[Available records]

[Start of section]

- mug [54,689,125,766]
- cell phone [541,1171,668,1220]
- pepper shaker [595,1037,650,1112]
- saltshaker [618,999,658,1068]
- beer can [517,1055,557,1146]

[End of section]

Copy exactly the lines running from the one that holds "- cell phone [541,1171,668,1220]" to the last line of the listing above. Include both of those lines.

- cell phone [541,1171,668,1220]
- pepper shaker [595,1037,650,1112]
- saltshaker [618,999,658,1068]
- beer can [517,1055,557,1146]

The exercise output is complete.